ETDAH-AD (Adult ADHD Self-Report Scale)

ADT (Time Management Inventory)

Rey Complex Figure Test

WAIS-IV RESULTS

FSIQ: 131

Indexes:

Verbal Comprehension Index (VCI): 137

Perceptual Reasoning Index (PRI): 121

Working Memory Index (WMI): 133

Processing Speed Index (PSI): 129

FDT (Five Digits Test)

Reading: percentile 75

Counting: percentile 50–75

Choice/Inhibitory Control: percentile 50–75

Alternation/Cognitive Flexibility: percentile 75–95

Inhibition Index: percentile 50–75

Flexibility Index: percentile 75–95

Interpretation: preserved to superior performance in structured tasks involving:

inhibitory control,

cognitive flexibility,

processing speed,

and attention.

BDEFS (Barkley Deficits in Executive Functioning Scale)

Total Score: percentile 90

Time Management: percentile 95

Motivation: percentile 90

Organization / Problem Solving: percentile 80

Emotional Regulation: percentile 80

Self-Control: percentile 60

ADHD Symptoms Index: percentile 95

Dysexecutive Symptoms Index: percentile 90

Interpretation: significant executive dysfunction in daily life, especially involving:

time management,

procrastination,

task initiation/completion,

organization,

motivation,

and autonomous self-regulation over time.
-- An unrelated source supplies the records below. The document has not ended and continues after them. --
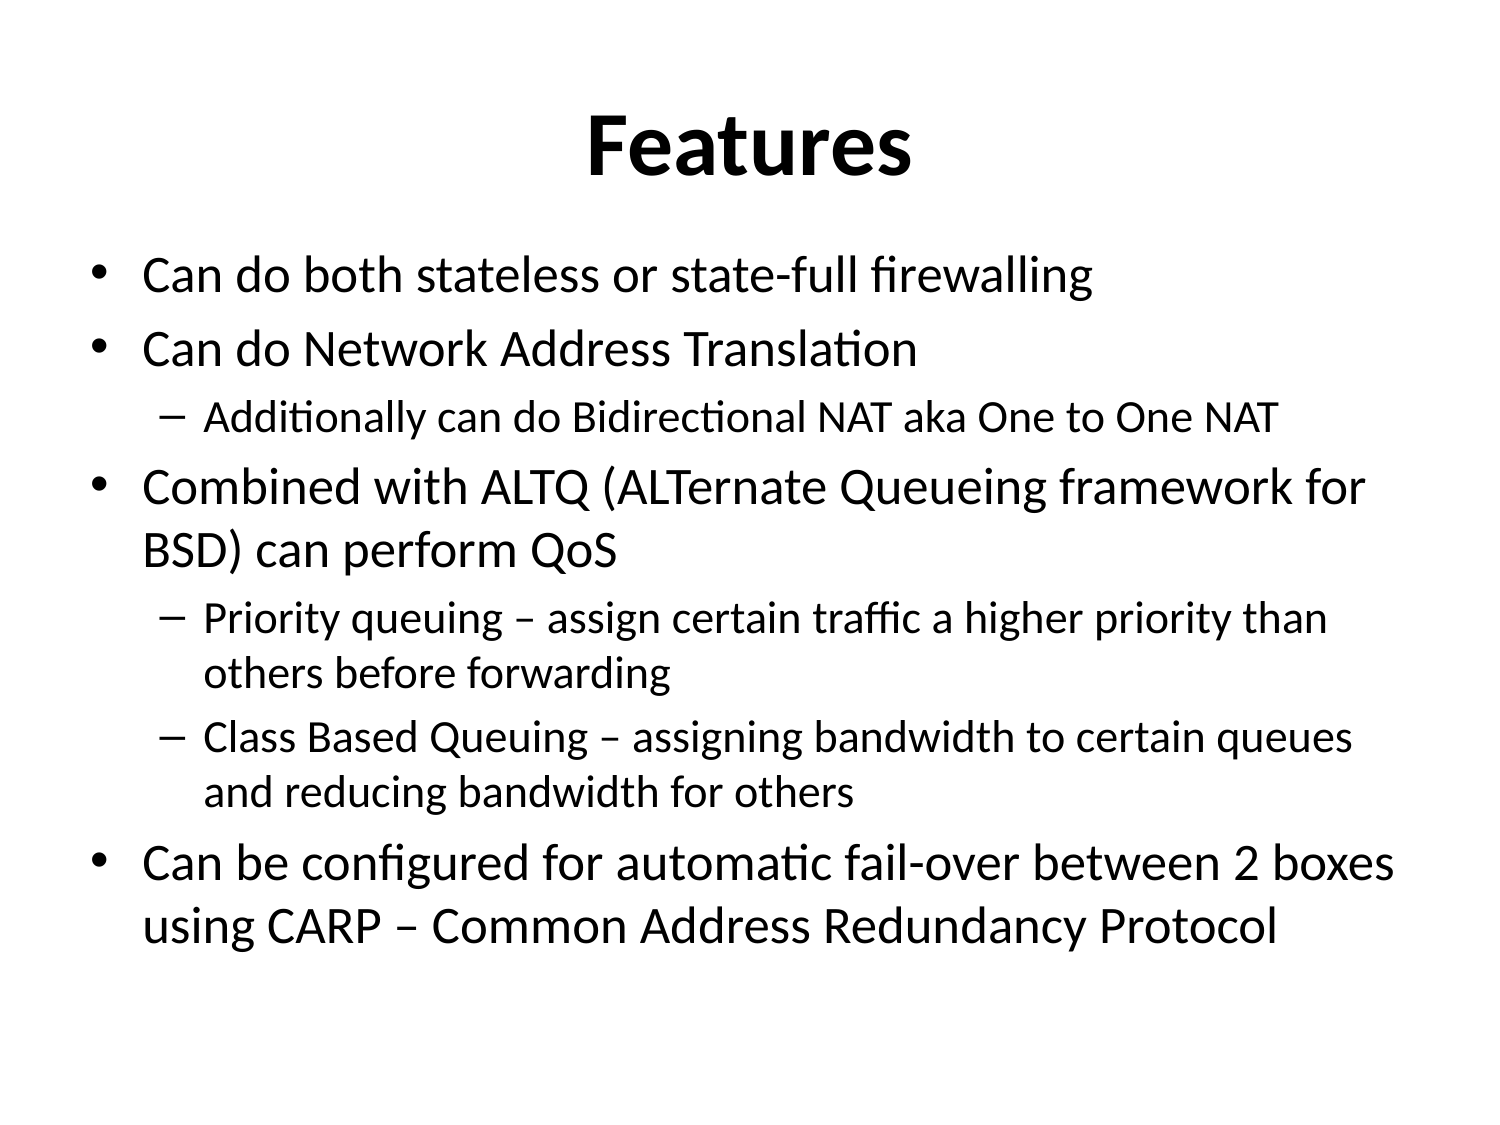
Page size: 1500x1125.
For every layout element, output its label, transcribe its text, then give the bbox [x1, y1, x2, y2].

list Can do both stateless or state-full firewalling Can do Network Address Translation Additionally can do Bidirectional NAT aka One to One NAT Combined with ALTQ (ALTernate Queueing framework for BSD) can perform QoS Priority queuing – assign certain traffic a higher priority than others before forwarding Class Based Queuing – assigning bandwidth to certain queues and reducing bandwidth for others Can be configured for automatic fail-over between 2 boxes using CARP – Common Address Redundancy Protocol [75, 232, 1425, 1005]
title Features [75, 45, 1425, 232]
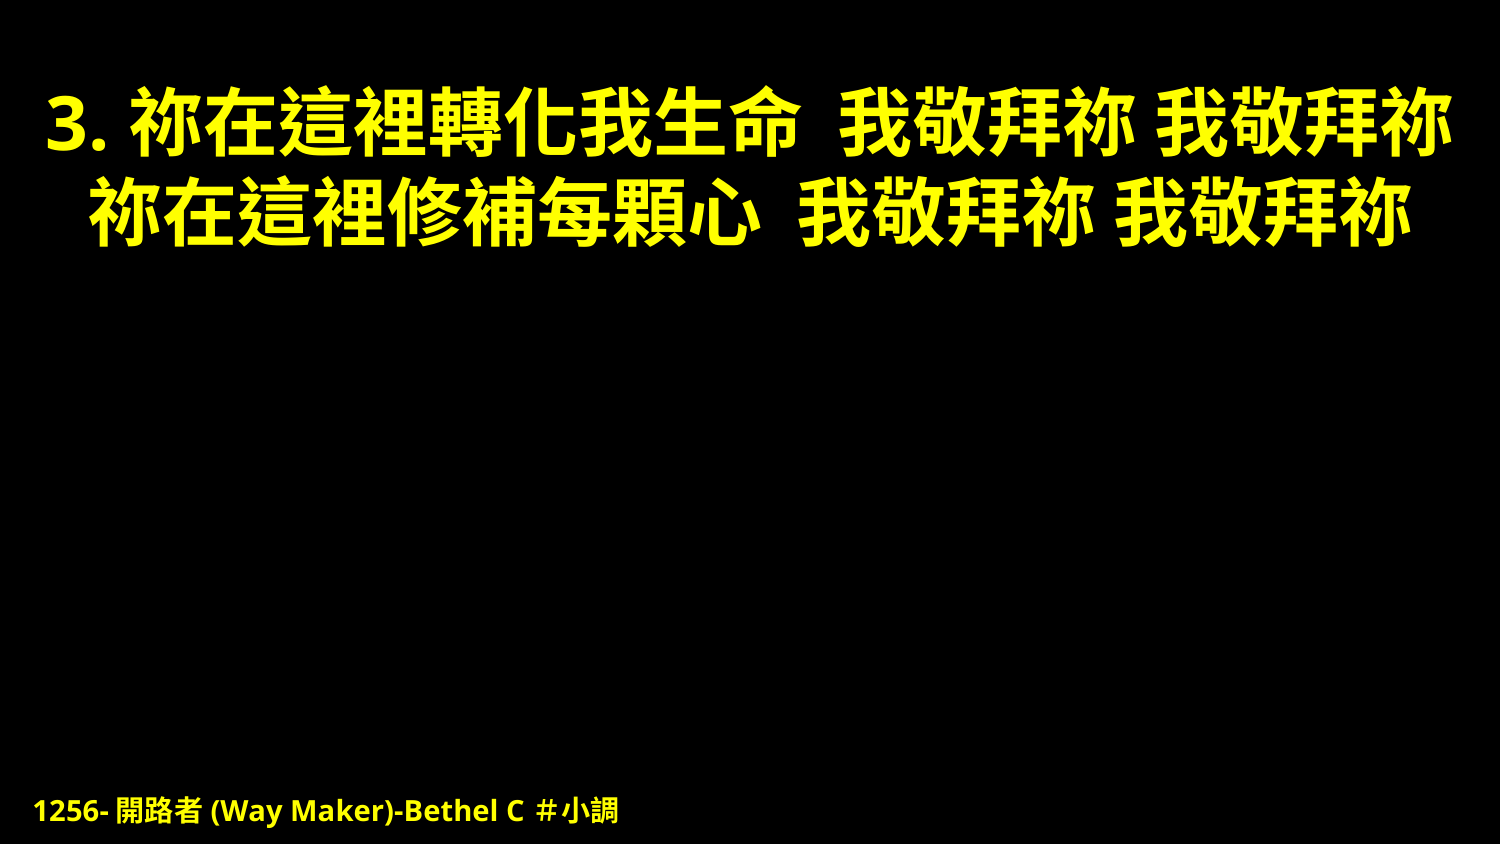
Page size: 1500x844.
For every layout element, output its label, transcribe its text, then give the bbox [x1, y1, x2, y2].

text_box 1256-開路者(Way Maker)-Bethel C＃小調 [17, 784, 774, 835]
title 3.祢在這裡轉化我生命 ​我敬拜祢 我敬拜祢 祢在這裡修補每顆心 ​​​​​​​我敬拜祢 我敬拜祢 [0, 0, 1500, 331]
ADT (Time Management Inventory)

Total score: 59 affirmative responses

Interpretation: significant difficulties involving:

planning,

prioritization,

sequencing,

maintaining routines,

handling multiple simultaneous demands,

and managing time without external structure.

ETDAH-AD

The report describes greater elevations in:

inattention, emotional aspects, self-regulation of attention/motivation/action.
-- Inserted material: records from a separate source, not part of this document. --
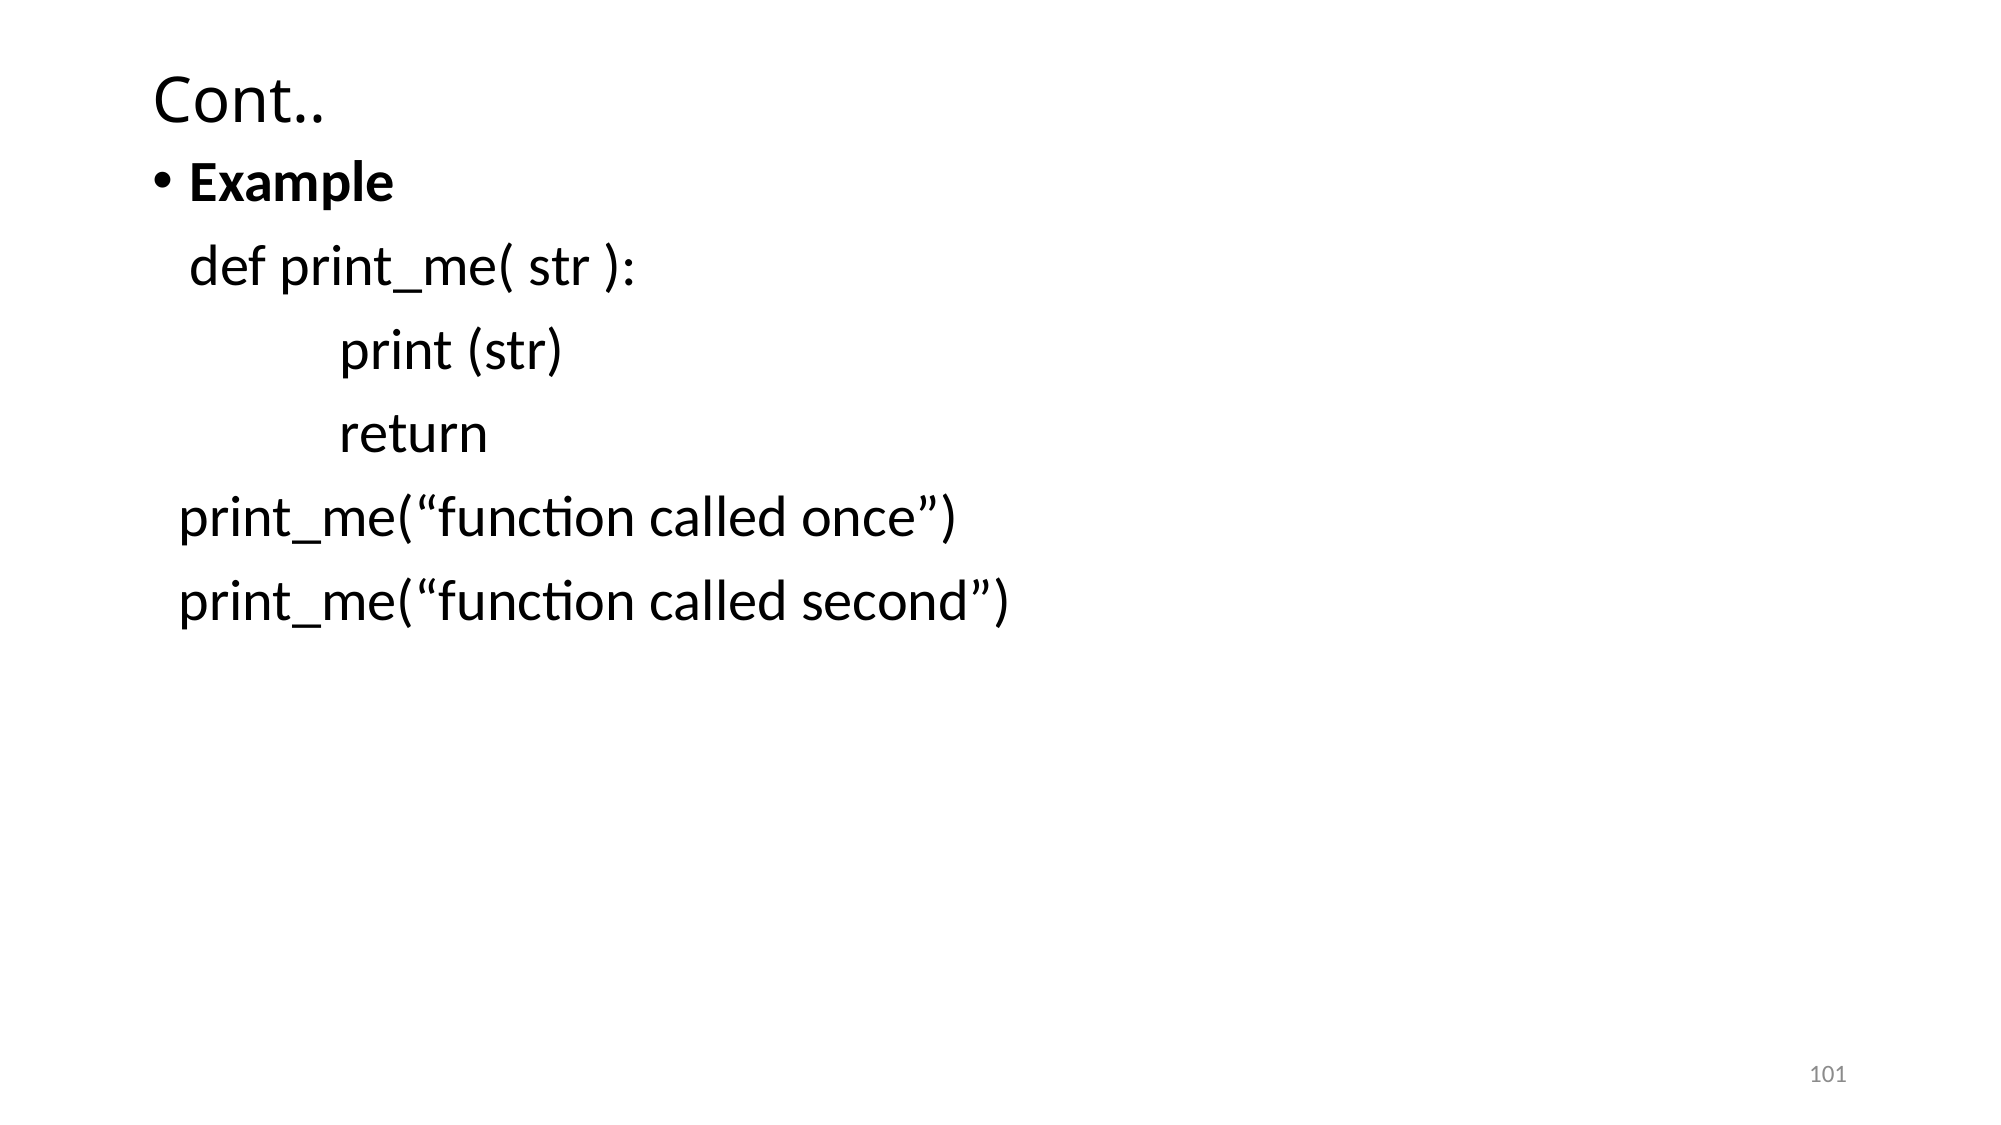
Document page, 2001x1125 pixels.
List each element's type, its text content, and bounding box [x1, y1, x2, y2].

slide_number 101 [1412, 1042, 1863, 1103]
title Cont.. [137, 59, 1863, 143]
list Example def print_me( str ): print (str) return print_me(“function called once”) print_me(“function called second”) [137, 143, 1863, 1014]
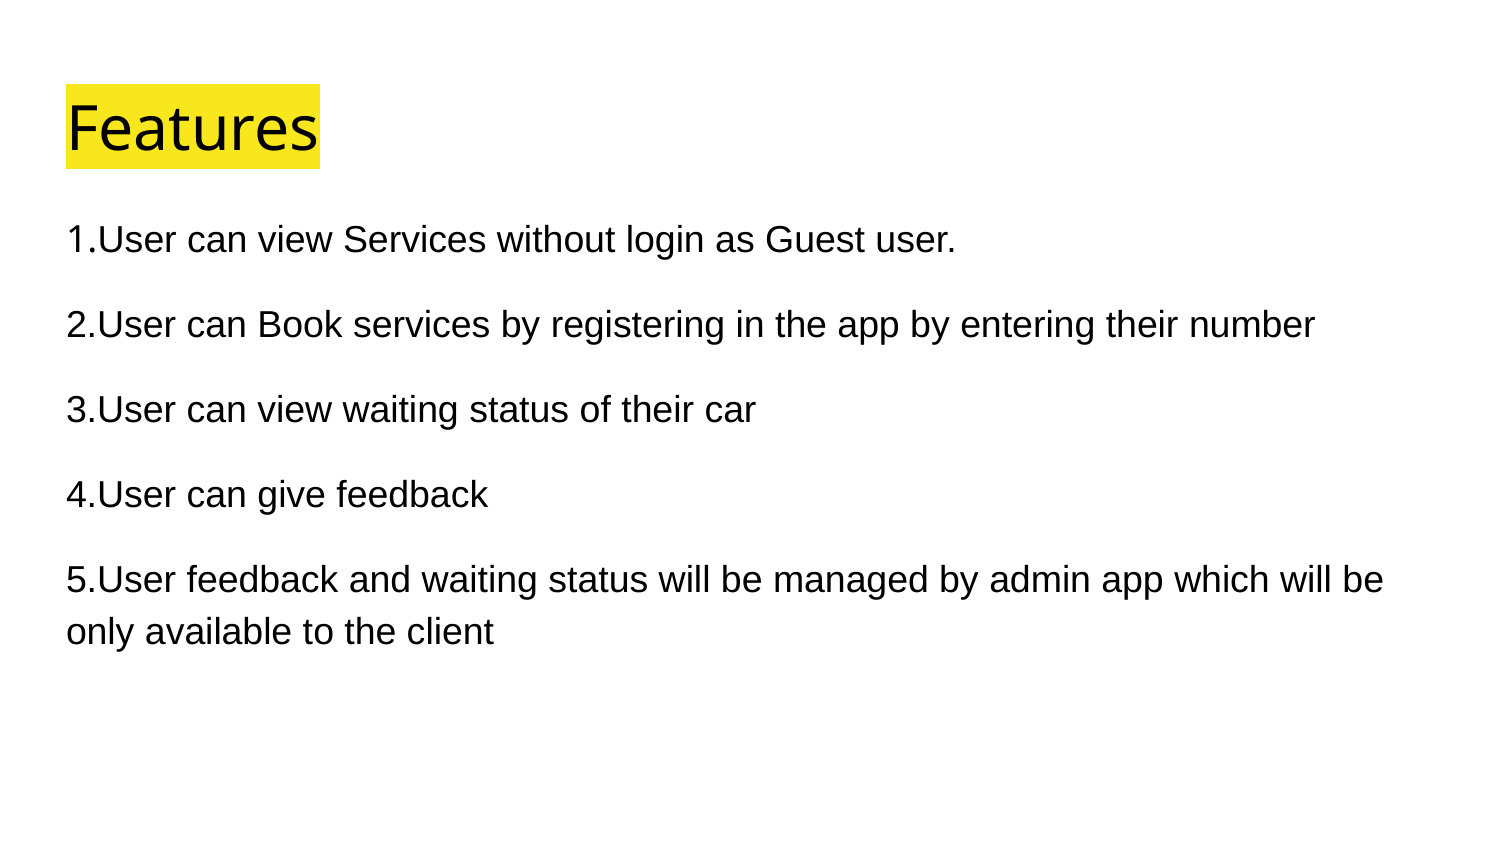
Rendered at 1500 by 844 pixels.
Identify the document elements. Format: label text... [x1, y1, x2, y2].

title Features [51, 72, 1449, 167]
list 1.User can view Services without login as Guest user. 2.User can Book services by registering in the app by entering their number 3.User can view waiting status of their car 4.User can give feedback 5.User feedback and waiting status will be managed by admin app which will be only available to the client [51, 193, 1449, 741]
Lower elevations in: impulsivity.

The qualitative profile includes: attentional inconsistency, executive overload, procrastination, organizational difficulties, difficulty managing multiple demands, emotional interference in executive functioning and worsening performance under stress/overload.

Rey Complex Figure Test

The report described:

  • organizational inefficiency,

  • executive inconsistency,

  • planning difficulties,

  • attentional fluctuation,

  • and overload under complex/open-ended demands.
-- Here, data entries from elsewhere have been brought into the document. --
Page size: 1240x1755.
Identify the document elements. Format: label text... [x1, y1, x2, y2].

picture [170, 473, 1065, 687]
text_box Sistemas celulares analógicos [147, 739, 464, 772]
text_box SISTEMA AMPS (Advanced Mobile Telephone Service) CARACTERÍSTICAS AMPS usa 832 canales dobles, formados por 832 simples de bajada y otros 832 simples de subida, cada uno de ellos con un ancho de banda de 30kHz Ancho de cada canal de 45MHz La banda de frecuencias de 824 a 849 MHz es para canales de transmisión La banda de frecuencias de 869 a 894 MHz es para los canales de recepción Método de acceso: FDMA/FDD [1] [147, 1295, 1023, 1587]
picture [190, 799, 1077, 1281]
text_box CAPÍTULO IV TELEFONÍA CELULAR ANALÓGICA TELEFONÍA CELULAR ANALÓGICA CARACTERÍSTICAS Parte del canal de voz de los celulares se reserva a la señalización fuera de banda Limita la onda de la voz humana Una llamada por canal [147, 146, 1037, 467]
One important point repeatedly emphasized throughout the report: there is a strong discrepancy between my performance in highly structured cognitive testing environments vs my functioning in real-life open-ended situations requiring autonomous self-management.

This discrepancy is one of the reasons my psychiatrist believes untreated ADHD may have partially masked aspects of my cognitive profile during testing.